Oh boy. Where to start?
The company I worked for (lets call is Ace LTD - because it was an ace company to work at) understood how to treat their employees with kindness, grace, and respect. They created a fantastic envrionment full of hard-working teams who pulled together to get the job done. We shared fantastic bonuses, and benefits. They understood that you were primarily at work to pay the bills, but why not actually enjoy yourself whilst being at work?
Ace LTD was aquired by IRIS. That's where the trouble started. For the first year we were largely left alone. The only thing that changed was that a few senior staff left and were replaced by, frankly, idiots who didn't seem to either care or understand what we did. I learned later that they did - in fact - simply not care because this was not their first IRIS-Aquisition-Merry-Go-Round.
The other thing that changed was that we lost around 8 days of annual leave and our Christmas thank-you/bonus.
Now that most of the senior staff had left, IRIS came for the staff who worked in functions that could be centralised. They were discarded in what can only be described as a very dodgy (some might say illegal) redundancy process. Firstly telling the staff that they were being made redundant. Then - when the legalities around redundancy was explained to the senior HR people - back-tracked but denied that anyone had said the word "redundancy". There was lots of gas-lighting and weird metaphors used (including "mutual decoupling" to describe the redundancy process).

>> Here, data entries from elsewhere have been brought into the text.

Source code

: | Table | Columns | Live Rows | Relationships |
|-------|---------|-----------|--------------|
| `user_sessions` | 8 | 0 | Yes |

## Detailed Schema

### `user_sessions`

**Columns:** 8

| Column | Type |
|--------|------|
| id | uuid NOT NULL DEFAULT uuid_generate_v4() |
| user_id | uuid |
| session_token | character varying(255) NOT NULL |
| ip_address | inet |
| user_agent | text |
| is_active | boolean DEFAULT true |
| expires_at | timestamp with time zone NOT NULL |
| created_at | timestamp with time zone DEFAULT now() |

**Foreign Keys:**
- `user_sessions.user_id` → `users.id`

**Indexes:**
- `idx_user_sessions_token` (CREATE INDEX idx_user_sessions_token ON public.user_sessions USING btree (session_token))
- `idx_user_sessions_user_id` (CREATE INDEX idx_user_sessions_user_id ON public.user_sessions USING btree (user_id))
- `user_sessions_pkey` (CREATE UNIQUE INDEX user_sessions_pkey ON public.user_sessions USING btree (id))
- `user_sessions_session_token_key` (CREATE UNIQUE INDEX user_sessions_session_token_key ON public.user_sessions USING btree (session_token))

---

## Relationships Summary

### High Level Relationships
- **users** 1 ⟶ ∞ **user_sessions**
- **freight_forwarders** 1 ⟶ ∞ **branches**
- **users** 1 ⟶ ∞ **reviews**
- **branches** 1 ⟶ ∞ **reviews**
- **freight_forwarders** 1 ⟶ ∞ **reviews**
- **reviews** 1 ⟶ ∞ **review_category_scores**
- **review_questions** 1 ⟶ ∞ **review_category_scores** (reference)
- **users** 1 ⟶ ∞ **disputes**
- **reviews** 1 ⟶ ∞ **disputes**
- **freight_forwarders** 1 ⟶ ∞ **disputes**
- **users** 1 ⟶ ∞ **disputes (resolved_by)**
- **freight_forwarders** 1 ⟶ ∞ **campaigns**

Lots of teams got new team leaders. Some even were blessed to receive a merry-go-round of new line managers every few months. Not once in this period did any line managers take any interest in Ace LTD and what they did. I didn't have any 1-to-1 time with my managers for 2 years. I'm not even sure they knew my name.
This horrific man-management is actually a pro: my managers (plural, I had so many different ones!) took so little interest in me and my colleagues that we just pleased ourselves. We finished and started work when we wanted. Took days off and nobody noticed. We noticed after a while that even being "available" on Teams didn't matter because nobody ever got in touch with any of us. We were stealing a living. It got to a point that I was so bored that I completed loads of free online courses and got a fabulous new job out of it.
We all learned very quickly what the deal with IRIS was: Buy profitable company. Add "by IRIS" to its name. Scalp the customer-base and try to cross-sell. Sack anyone whose labour could be gotten cheaper by centralising or moving to India. Ignore the customers who complain. Buy another company. Refinance for the private-equity goons. Rinse and repeat.